• Action item A:
Answer these questions about the court excerpt, one per line, marked (i), (ii), (iii):
(i) At what time did PW-3 have her lunch?
(ii) On what date did the informant submit information of the incident?
(iii) What was found in the examination of the deceased's viscera?
• Action item B: Update the court excerpt by rewriting the part that opens with the words containing "23. In Sharad" and closes with "be fully established.", putting "indirect evidence" in place of "circumstantial evidence".

• Passage for review:
------------------------

17. Although PW-4 stated that he saw the accused persons taking the deceased on a motorcycle, no averment to this effect was made in the application under Section 156 (3) Cr.P.C. which was filed after 9 days after the occurrence of the incident, obviously after obtaining legal advice and after due consultation.
18. As per the statement of PW-3 (Kumari Sheetal), she had her lunch at 12:00 Noon and at that time her parents and Tota Ram were in the fields. Half an hour after she had her lunch, the deceased asked her to bring fodder. When she returned with the fodder after another half an hour, the deceased was not there at his home. This indicates that the deceased was at his home even after the informant (PW-1), his other son Tota Ram (PW-2) and the informant's wife went to the fields.
19. Thus, there were serious discrepancies in the statement of the prosecution witnesses regarding presence of the deceased at the home or at the place of the incident.
20. The Court below also took into consideration the fact that the informant had alleged that the accused-respondents dropped the deceased home after killing him, which too is against the normal human behaviour. If a person commits murder of any other person, he would not take the dead body on the motorcycle to deliver it at the deceased's home.
21. The informant - PW-1 had submitted an information of the incident on the date of the incident itself i.e. 16-08-2014, stating that his son had committed suicide in his home and nobody was guilty for it, yet a post mortem examination be conducted for ascertaining the reason of his death. A mention of this fact was recorded in the general diary on 16-08-2014 at 18:45 p.m. and on the basis of this report, the police went to the spot and prepared an inquest report (Ex.Ka-10), which mentions that the informant Ashok Kumar and the informant's brother-in-law Veer Pal were also present at the time of inquest. Veer Pal Singh has appeared as DW-1 and has stated that on 16-08-2014, the informant had informed him on phone that Sanna has committed suicide by consuming poison at home. When he reached the informant's house at about 5:30 p.m., the informant dictated a report to him, thereafter, the informant put his thumb impression on the report scribed by the DW-1 on his dictation. The DW-1 was also a witness of the inquest.
22. In the present case, there is no direct evidence of the incident and the case is based on the circumstantial evidence that the deceased had allegedly been last seen with the accused-persons drinking alcohol and thereafter he died and ALP (sulphas) was found in the examination of his viscera.
23. In Sharad Birdhichand Sarda v. State of Maharashtra, (1984) 4 SCC 116, the Hon'ble Supreme Court laid down the following conditions which must be fulfilled before a case can be said to be established on the basis of circumstantial evidence: -
"153. A close analysis of this decision would show that the following conditions must be fulfilled before a case against an accused can be said to be fully established:
(1) the circumstances from which the conclusion of guilt is to be drawn should be fully established.

------------------------

• Data supplied:
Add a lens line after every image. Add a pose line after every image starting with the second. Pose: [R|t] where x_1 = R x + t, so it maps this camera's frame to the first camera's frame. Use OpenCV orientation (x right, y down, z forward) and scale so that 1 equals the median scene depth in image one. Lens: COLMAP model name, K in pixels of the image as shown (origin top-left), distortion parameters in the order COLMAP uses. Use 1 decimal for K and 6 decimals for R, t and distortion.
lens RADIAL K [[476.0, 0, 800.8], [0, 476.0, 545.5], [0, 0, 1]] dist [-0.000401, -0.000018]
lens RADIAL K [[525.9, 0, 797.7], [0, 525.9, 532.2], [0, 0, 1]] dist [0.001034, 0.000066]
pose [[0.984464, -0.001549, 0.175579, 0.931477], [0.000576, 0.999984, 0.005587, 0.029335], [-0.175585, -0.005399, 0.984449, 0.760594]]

------------------------

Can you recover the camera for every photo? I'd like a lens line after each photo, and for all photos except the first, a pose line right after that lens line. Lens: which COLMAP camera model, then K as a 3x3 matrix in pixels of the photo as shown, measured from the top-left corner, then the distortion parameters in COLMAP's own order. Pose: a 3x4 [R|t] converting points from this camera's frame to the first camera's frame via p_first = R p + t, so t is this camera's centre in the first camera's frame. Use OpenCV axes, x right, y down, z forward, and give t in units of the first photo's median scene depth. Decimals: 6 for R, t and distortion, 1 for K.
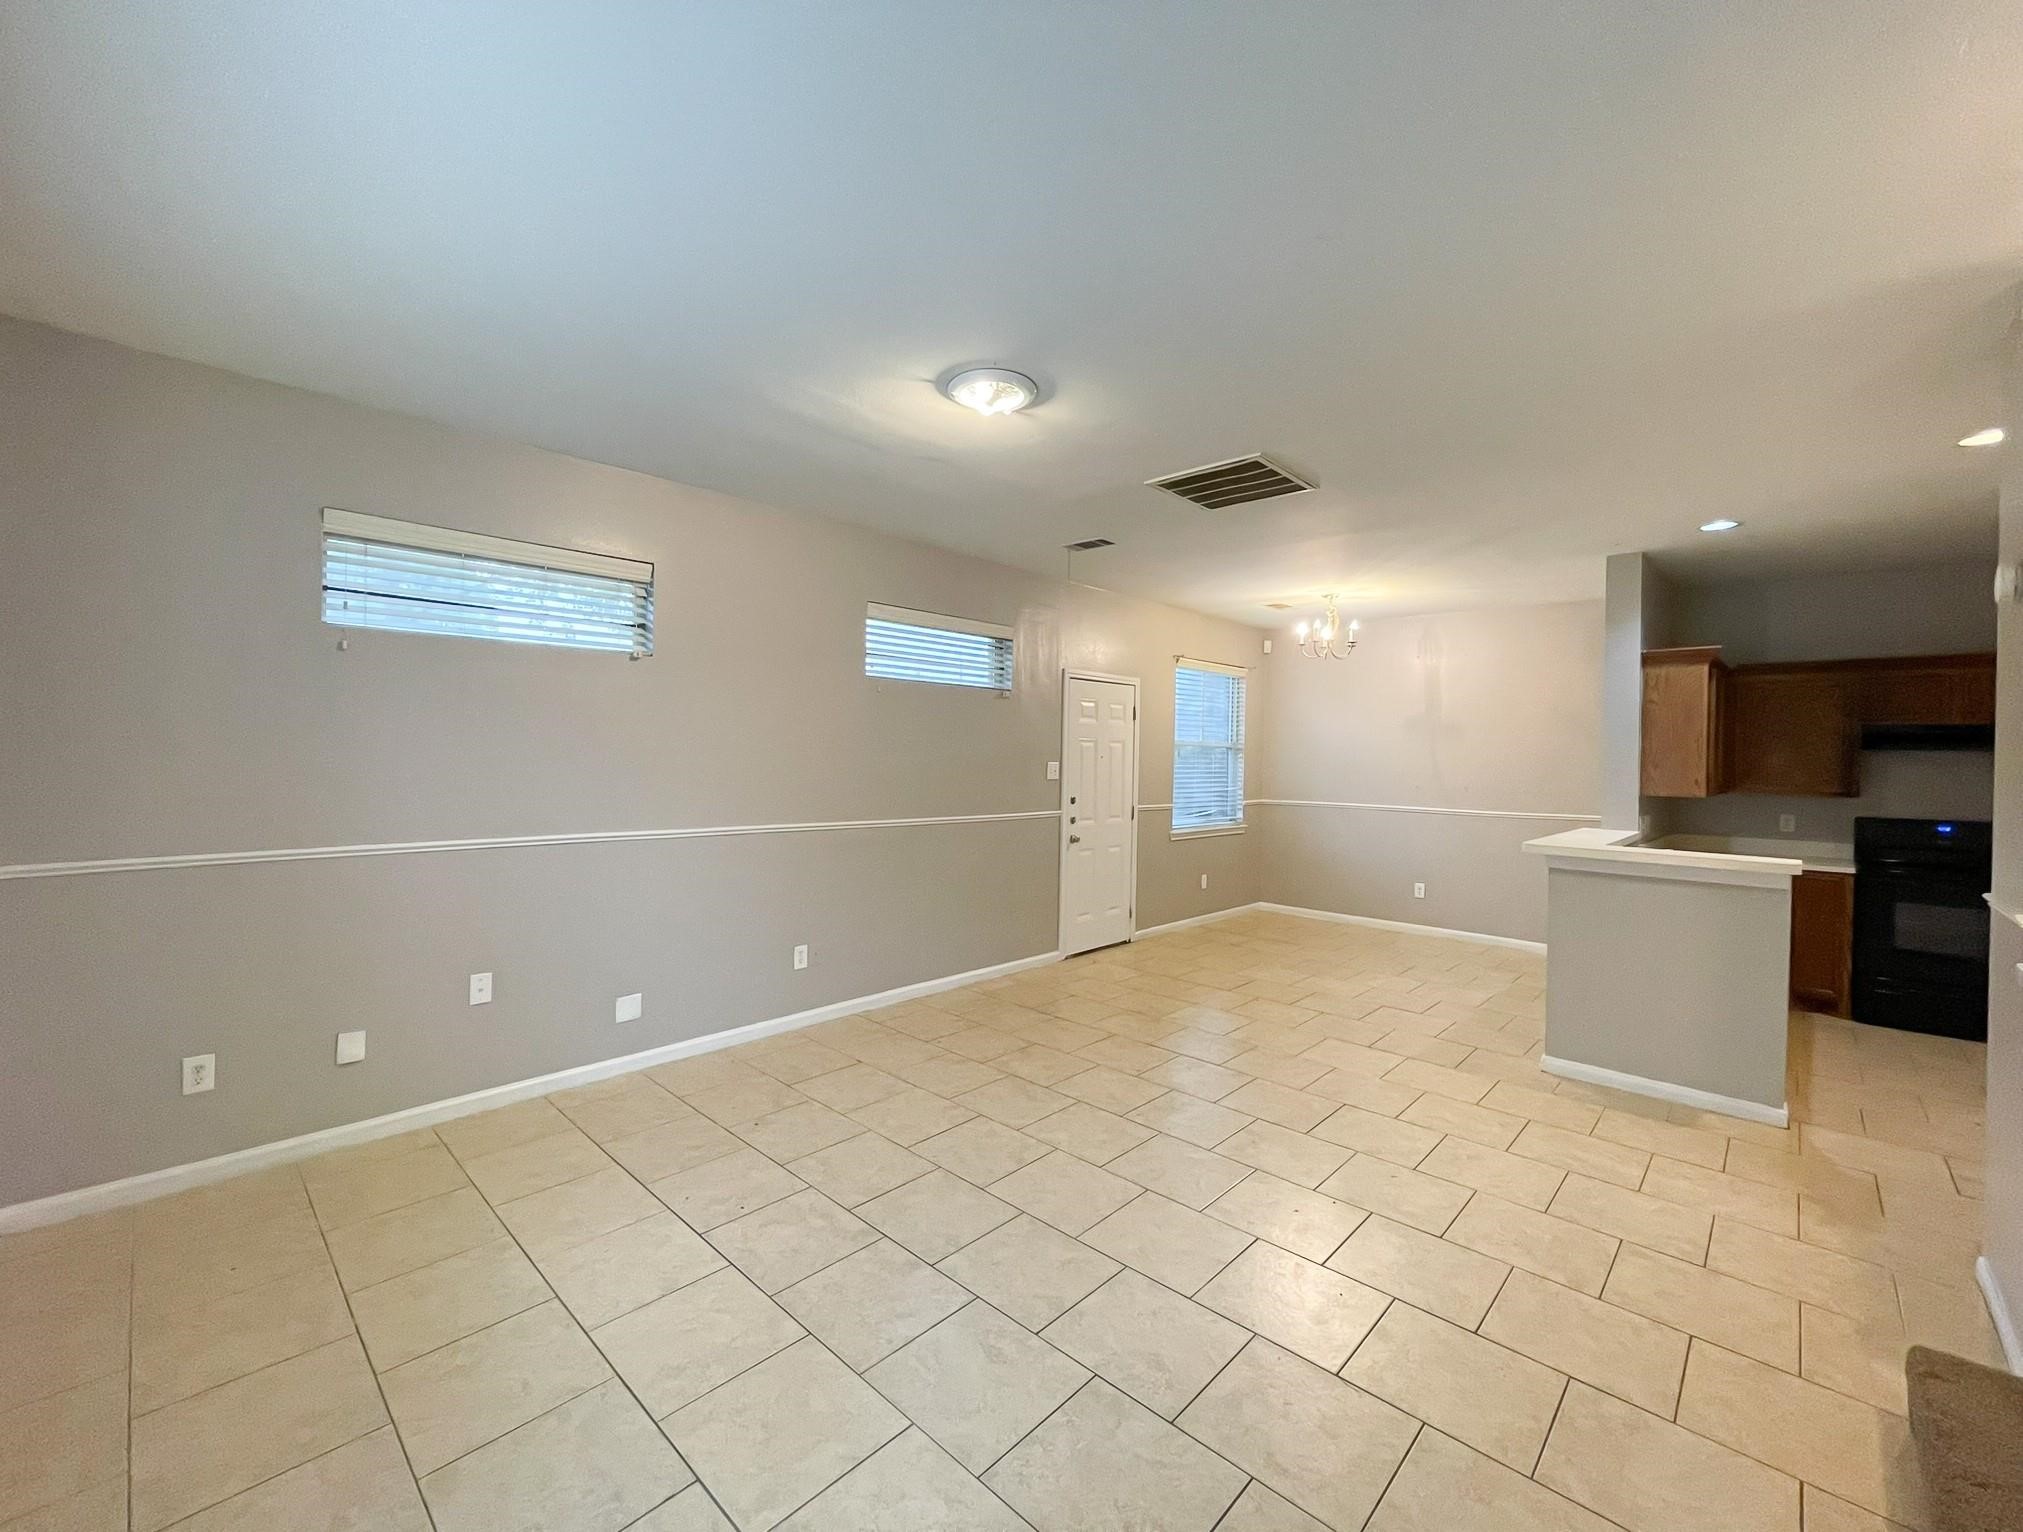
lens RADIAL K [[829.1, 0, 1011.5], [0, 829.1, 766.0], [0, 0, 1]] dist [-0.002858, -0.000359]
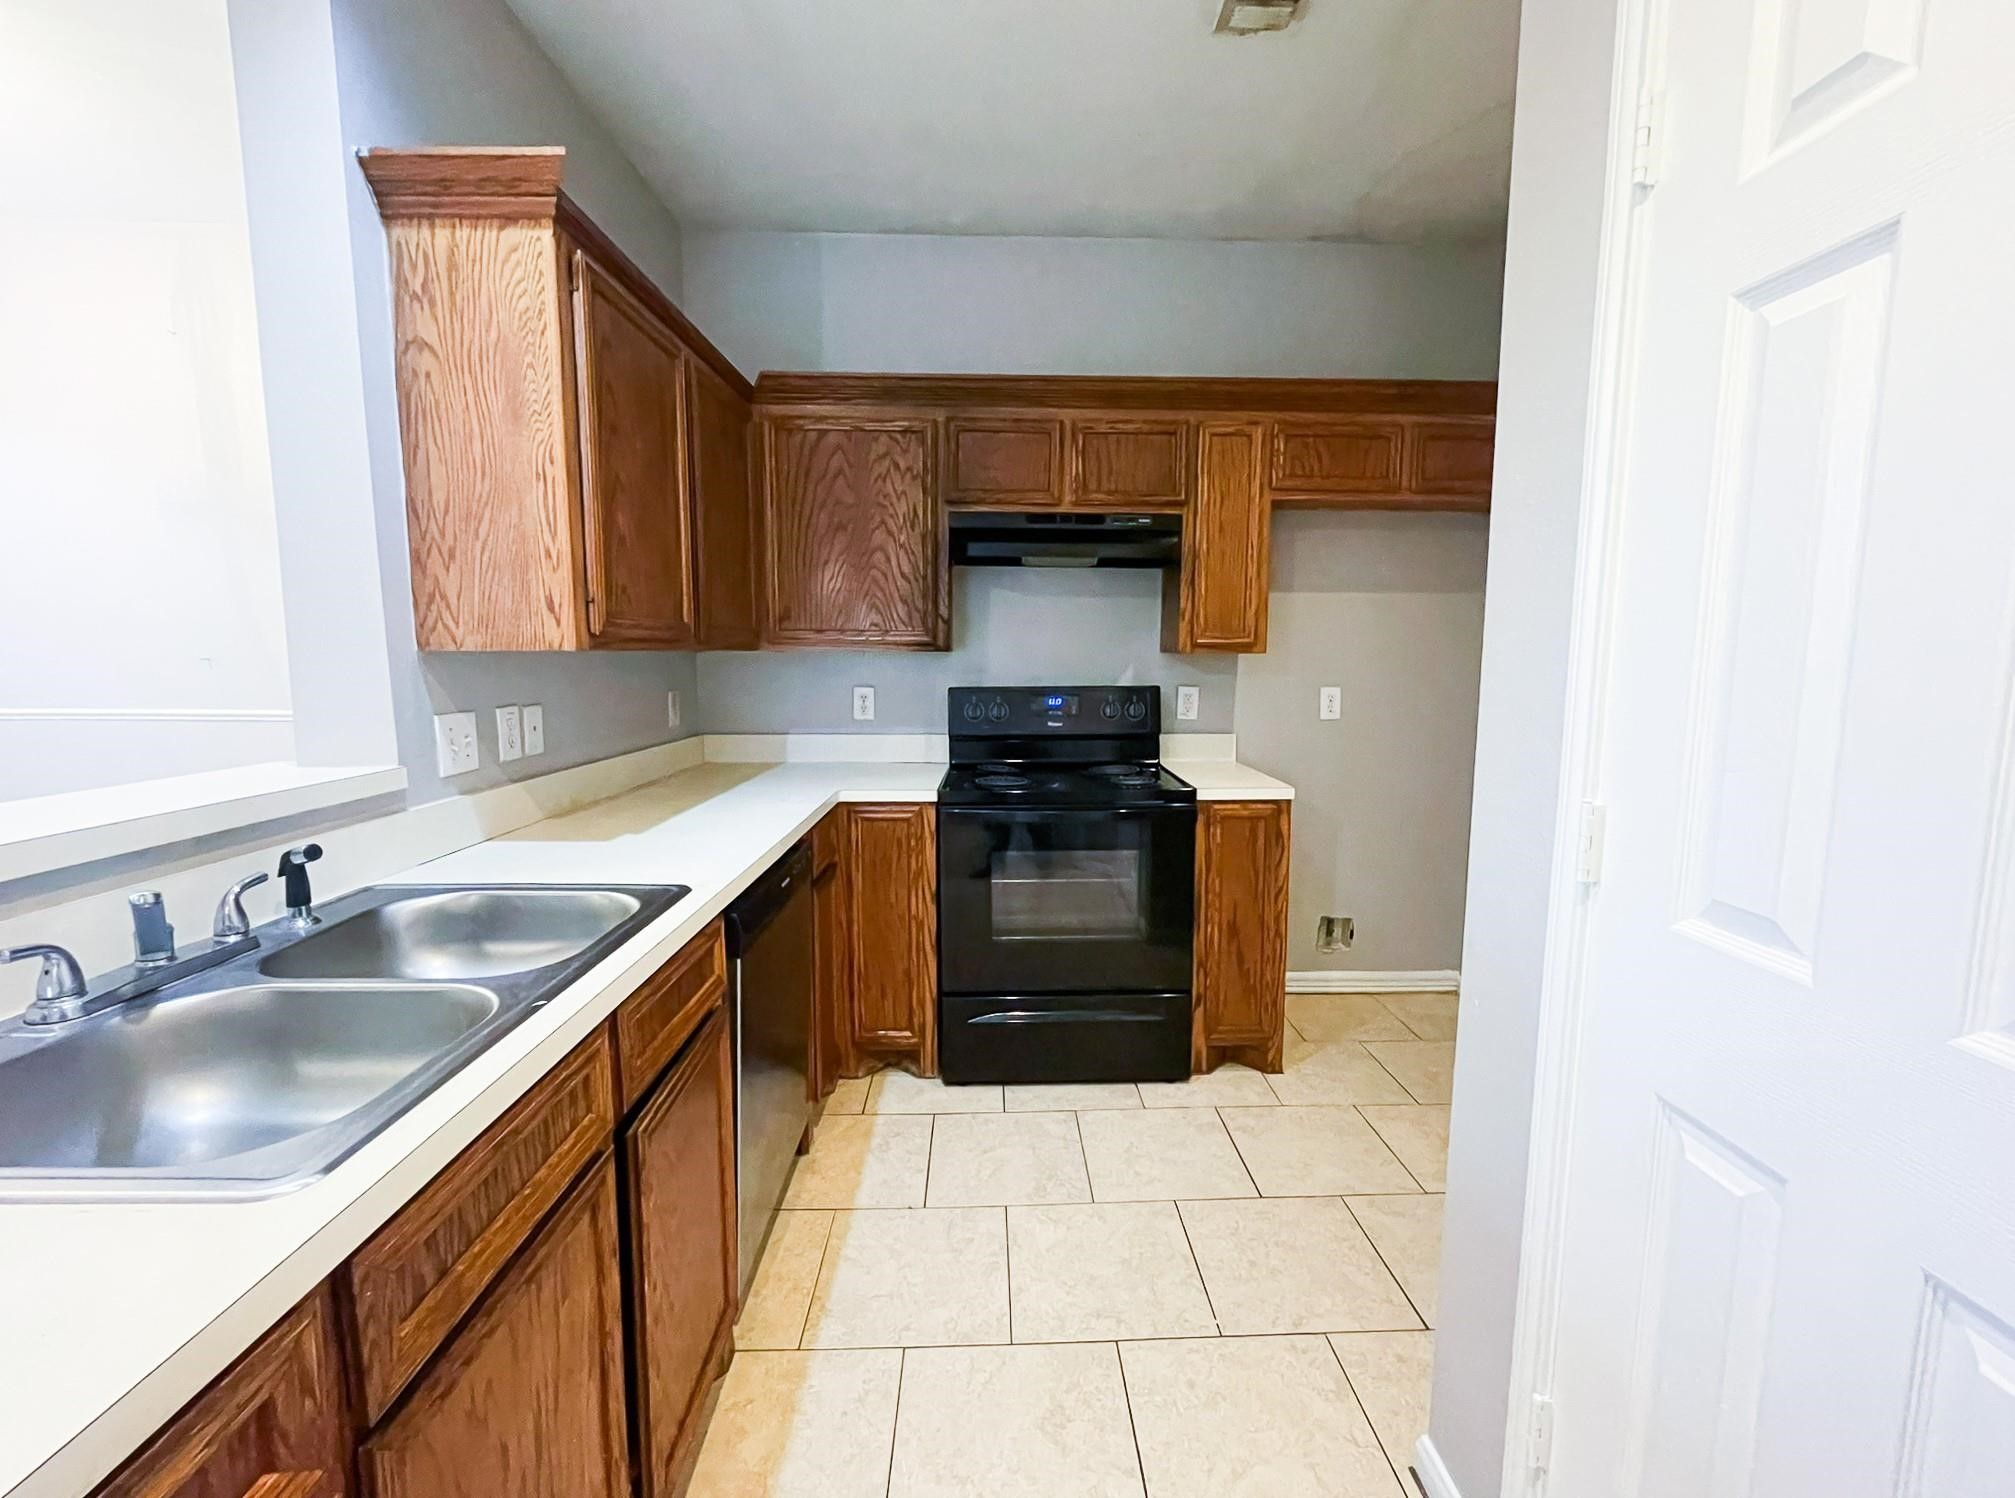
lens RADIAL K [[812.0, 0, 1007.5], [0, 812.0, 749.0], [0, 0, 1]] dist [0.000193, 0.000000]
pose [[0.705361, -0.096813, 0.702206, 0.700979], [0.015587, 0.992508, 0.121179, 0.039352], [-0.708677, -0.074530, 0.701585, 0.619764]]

------------------------

• Answer A:
(i) 12:00 Noon
(ii) 16-08-2014
(iii) ALP (sulphas)

• Answer B:
23. In Sharad Birdhichand Sarda v. State of Maharashtra, (1984) 4 SCC 116, the Hon'ble Supreme Court laid down the following conditions which must be fulfilled before a case can be said to be established on the basis of indirect evidence: -
"153. A close analysis of this decision would show that the following conditions must be fulfilled before a case against an accused can be said to be fully established:
(1) the circumstances from which the conclusion of guilt is to be drawn should be fully established.